begin Data extract
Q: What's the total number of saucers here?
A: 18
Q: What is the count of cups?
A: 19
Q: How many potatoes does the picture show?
end Data extract
Exercise description
Please copy every one of the rows above word for word.

Result below
Q: What's the total number of saucers here?
A: 18
Q: What is the count of cups?
A: 19
Q: How many potatoes does the picture show?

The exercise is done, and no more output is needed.